Meat, if that's the right word for the stuff they put in kebabs, comes in either chicken or beef flavours - no lamb. I asked for beef but he gave me a mixture anyway which was what everyone else had asked for. It wasn't shaved into nice long slices, more torn into shreds. So the meat was spread on the circular wrap, the usual brown tinged lettuce and sad looking cucumber was loaded on. Sauce? Yes please, white and red sauces from those plastic bottles that make a sucking sound before they glug and spit - Chilli sauce? Yes please. That was squirted on with a flourish from at least a metre away then the whole thing was rolled very tight and wrapped in silver paper which proved remarkably effective at stopping all the filling from falling out as I ate. The chips got the same sauce treatment and, because I'm being careful about my weight, I asked for sugar free Coke.

The other diners were wearing coats because the door was open and it was only 3ºC outside, the lighting was fluorescent tubes. The table wasn't exactly clean, the plastic chair was very hard, the various coloured sauces oozed onto the polystyrene dishes through my fingers whilst the telly appeared to be speaking Turkish.

An authentic kebab experience.

Saturday, February 15, 2014

Crowding round the telly

I still watch TV more or less as I did in the 1960s. Not that I stare avidly at Zip Nolan or Mike Nelson in Sea Hunt but I do generally, watch broadcast television at the time that it is broadcast. Every now and then I will use the streaming feeds from a TV company for the missed episode and I have even been known to steal television programmes from one of the torrent sites. I don't really understand torrents though and I am usually mightily disappointed when after downloading something for hours or days the picture keeps macroblocking.

I begged a cup off coffee of some pals yesterday. They told me that Sky, or whoever it is that uses whichever satellites to send out whatever British satellite TV signals, has just shifted everything around again. They do this from time to time presumably for technical reasons, possibly to add quality or functionality, and maybe to deny the signal to we expats. It certainly sends ripples through the Brit population who have parabolic dishes the size of the the Parkes Radio Telescope in their back gardens. We've got one.

My usual fare is broadcast digital terrestrial Spanish TV. We have slightly more channels in Culebrón than down in Murcia but in both places I think it's around 40 TV channels plus a bunch of radio stations. I have, occasionally considered one of the TV packages offered by the various Internet providers but, in the end, the price always puts me off.

Data extract:
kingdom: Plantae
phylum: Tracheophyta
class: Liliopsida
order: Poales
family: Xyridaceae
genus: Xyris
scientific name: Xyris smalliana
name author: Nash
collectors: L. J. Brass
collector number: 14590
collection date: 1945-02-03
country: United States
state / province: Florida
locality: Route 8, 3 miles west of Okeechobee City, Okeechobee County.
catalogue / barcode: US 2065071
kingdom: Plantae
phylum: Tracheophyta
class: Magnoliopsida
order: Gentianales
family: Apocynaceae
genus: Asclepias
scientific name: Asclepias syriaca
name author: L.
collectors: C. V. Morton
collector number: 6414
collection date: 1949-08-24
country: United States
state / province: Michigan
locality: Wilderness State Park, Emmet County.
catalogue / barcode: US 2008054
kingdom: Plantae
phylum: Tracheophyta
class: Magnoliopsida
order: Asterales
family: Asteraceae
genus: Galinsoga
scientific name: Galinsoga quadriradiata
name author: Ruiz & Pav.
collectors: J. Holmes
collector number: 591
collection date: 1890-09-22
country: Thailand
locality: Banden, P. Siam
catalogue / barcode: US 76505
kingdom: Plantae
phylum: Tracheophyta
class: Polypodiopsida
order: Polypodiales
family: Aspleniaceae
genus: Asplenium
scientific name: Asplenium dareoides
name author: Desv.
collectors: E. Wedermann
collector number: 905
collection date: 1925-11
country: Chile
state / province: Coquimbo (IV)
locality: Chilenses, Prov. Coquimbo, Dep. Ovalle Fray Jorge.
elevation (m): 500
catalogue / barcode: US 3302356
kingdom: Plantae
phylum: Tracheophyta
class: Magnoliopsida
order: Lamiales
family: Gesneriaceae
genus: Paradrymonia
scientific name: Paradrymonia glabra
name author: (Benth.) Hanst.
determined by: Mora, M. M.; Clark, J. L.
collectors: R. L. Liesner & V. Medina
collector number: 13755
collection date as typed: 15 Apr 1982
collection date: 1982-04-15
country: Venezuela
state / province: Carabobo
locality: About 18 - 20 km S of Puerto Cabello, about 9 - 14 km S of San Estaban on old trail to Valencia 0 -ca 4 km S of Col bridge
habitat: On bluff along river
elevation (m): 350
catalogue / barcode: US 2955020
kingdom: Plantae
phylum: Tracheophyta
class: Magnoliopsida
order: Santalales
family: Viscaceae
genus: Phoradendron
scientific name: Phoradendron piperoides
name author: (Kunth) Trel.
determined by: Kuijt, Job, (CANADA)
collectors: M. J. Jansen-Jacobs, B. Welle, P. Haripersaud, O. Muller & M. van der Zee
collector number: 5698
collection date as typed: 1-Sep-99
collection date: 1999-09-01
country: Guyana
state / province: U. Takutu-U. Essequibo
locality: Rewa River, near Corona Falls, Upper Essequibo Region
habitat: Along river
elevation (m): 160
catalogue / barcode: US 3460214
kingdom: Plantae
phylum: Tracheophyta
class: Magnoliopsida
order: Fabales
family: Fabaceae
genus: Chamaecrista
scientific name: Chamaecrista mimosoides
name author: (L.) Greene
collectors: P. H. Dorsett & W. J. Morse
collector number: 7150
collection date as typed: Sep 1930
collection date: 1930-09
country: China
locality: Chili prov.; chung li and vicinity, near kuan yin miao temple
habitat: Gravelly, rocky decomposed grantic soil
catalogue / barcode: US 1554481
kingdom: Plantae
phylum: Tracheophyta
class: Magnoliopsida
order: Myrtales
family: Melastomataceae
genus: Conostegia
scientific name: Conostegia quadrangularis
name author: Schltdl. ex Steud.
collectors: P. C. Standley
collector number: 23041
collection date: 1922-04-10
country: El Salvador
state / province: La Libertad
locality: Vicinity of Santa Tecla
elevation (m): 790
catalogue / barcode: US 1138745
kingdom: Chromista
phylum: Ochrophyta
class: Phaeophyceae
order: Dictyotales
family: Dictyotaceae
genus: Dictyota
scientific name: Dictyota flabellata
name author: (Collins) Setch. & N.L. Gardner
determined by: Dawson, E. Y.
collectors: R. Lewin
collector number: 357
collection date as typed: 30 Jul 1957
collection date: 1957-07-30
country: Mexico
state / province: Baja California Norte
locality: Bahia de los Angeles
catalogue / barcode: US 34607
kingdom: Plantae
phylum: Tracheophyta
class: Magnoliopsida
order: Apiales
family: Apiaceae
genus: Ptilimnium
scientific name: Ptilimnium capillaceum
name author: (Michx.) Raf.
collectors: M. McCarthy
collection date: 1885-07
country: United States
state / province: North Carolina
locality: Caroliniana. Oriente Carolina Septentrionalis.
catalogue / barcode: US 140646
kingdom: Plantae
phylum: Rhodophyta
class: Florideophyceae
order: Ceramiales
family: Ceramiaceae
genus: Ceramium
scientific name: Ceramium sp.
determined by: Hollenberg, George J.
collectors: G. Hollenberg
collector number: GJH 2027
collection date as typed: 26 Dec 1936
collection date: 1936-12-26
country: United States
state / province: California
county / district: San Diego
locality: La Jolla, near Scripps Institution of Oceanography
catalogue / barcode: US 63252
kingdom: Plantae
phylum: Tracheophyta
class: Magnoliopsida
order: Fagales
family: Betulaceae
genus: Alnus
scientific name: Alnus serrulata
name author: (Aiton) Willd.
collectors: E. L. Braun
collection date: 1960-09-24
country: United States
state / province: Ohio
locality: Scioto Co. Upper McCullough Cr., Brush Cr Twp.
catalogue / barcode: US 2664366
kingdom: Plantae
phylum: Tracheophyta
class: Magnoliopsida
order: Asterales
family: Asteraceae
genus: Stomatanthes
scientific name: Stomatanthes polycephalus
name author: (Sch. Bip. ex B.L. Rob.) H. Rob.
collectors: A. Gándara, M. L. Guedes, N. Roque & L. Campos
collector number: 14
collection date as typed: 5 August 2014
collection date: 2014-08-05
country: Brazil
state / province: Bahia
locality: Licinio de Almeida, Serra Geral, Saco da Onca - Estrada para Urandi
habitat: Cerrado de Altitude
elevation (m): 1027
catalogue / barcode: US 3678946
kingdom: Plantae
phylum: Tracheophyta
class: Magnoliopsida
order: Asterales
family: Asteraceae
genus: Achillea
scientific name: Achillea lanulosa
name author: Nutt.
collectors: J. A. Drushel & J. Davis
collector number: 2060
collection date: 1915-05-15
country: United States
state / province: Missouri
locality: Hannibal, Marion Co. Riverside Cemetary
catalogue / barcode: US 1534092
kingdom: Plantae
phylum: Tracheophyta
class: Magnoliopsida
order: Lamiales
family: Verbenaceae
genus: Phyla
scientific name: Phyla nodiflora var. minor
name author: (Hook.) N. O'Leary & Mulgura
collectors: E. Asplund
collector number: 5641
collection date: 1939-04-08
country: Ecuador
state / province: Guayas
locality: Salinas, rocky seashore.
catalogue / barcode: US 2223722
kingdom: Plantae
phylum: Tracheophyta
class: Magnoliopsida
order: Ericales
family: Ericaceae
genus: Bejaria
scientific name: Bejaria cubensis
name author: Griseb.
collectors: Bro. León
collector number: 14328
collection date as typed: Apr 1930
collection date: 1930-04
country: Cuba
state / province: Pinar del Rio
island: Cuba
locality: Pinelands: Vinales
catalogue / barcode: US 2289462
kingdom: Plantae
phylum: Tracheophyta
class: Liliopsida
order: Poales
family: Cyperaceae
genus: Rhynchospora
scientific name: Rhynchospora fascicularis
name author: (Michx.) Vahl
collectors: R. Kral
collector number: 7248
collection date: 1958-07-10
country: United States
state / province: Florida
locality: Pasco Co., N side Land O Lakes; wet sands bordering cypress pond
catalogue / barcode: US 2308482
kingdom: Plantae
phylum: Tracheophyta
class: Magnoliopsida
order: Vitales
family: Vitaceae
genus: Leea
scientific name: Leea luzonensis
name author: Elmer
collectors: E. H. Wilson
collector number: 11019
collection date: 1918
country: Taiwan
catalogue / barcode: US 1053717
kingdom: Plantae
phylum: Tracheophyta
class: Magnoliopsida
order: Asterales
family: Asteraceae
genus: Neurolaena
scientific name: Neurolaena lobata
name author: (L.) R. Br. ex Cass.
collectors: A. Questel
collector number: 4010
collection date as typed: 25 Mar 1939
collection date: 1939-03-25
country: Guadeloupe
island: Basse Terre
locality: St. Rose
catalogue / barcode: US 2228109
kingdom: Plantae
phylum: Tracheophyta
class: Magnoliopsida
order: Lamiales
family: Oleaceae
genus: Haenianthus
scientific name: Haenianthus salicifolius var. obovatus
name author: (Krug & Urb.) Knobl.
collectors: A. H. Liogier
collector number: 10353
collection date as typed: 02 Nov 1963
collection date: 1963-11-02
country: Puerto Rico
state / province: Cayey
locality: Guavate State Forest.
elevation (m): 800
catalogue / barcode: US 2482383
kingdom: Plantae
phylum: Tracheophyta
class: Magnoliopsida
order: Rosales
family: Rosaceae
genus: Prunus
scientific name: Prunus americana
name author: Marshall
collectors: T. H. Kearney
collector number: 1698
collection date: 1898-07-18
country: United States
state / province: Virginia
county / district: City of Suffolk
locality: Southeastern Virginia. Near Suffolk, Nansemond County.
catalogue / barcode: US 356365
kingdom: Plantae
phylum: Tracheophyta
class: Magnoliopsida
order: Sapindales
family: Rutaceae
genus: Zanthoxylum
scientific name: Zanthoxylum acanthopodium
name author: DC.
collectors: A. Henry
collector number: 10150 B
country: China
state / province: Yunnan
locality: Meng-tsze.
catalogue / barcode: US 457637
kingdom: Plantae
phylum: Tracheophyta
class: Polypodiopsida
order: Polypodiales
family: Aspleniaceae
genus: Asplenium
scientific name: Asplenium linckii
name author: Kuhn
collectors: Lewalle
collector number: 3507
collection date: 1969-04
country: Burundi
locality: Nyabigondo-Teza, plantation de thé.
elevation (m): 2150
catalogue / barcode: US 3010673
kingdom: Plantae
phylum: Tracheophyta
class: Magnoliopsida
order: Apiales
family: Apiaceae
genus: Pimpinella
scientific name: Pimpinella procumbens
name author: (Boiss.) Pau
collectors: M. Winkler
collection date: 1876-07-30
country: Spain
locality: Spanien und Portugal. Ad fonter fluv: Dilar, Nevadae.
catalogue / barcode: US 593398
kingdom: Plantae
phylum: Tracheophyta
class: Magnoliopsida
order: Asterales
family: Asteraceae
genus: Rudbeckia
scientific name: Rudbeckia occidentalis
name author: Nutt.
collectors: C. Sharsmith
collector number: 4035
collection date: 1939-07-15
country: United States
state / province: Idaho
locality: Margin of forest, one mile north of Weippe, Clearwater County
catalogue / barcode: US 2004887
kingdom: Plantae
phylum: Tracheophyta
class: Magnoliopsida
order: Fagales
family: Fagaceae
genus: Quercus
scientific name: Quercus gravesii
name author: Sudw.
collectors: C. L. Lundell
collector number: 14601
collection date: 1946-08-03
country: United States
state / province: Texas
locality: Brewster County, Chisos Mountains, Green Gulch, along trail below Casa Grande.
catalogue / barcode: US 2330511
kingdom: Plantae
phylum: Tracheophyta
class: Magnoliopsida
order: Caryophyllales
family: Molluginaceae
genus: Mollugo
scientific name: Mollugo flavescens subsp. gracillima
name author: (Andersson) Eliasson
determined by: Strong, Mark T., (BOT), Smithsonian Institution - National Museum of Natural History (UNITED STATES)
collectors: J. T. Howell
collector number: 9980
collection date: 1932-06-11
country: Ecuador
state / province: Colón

What to do:
**a)** Reproduce the passage of the blog excerpt between "Saturday, February 15, 2014" and "picture keeps macroblocking.", inclusive, without altering any wording.
**b)** Turn the records between the lines holding "order: Ceramiales" and "scientific name: Stomatanthes polycephalus", inclusive, into a two-column CSV with the columns field and value. Give one row per line, place each entry in its own quoted field, and replace any line breaks with spaces.

The replies:
**a)**
Saturday, February 15, 2014

Crowding round the telly

I still watch TV more or less as I did in the 1960s. Not that I stare avidly at Zip Nolan or Mike Nelson in Sea Hunt but I do generally, watch broadcast television at the time that it is broadcast. Every now and then I will use the streaming feeds from a TV company for the missed episode and I have even been known to steal television programmes from one of the torrent sites. I don't really understand torrents though and I am usually mightily disappointed when after downloading something for hours or days the picture keeps macroblocking.

**b)**
field,value
"order:","Ceramiales"
"family:","Ceramiaceae"
"genus:","Ceramium"
"scientific name:","Ceramium sp."
"determined by:","Hollenberg, George J."
"collectors:","G. Hollenberg"
"collector number:","GJH 2027"
"collection date as typed:","26 Dec 1936"
"collection date:","1936-12-26"
"country:","United States"
"state / province:","California"
"county / district:","San Diego"
"locality:","La Jolla, near Scripps Institution of Oceanography"
"catalogue / barcode:","US 63252"
"kingdom:","Plantae"
"phylum:","Tracheophyta"
"class:","Magnoliopsida"
"order:","Fagales"
"family:","Betulaceae"
"genus:","Alnus"
"scientific name:","Alnus serrulata"
"name author:","(Aiton) Willd."
"collectors:","E. L. Braun"
"collection date:","1960-09-24"
"country:","United States"
"state / province:","Ohio"
"locality:","Scioto Co. Upper McCullough Cr., Brush Cr Twp."
"catalogue / barcode:","US 2664366"
"kingdom:","Plantae"
"phylum:","Tracheophyta"
"class:","Magnoliopsida"
"order:","Asterales"
"family:","Asteraceae"
"genus:","Stomatanthes"
"scientific name:","Stomatanthes polycephalus"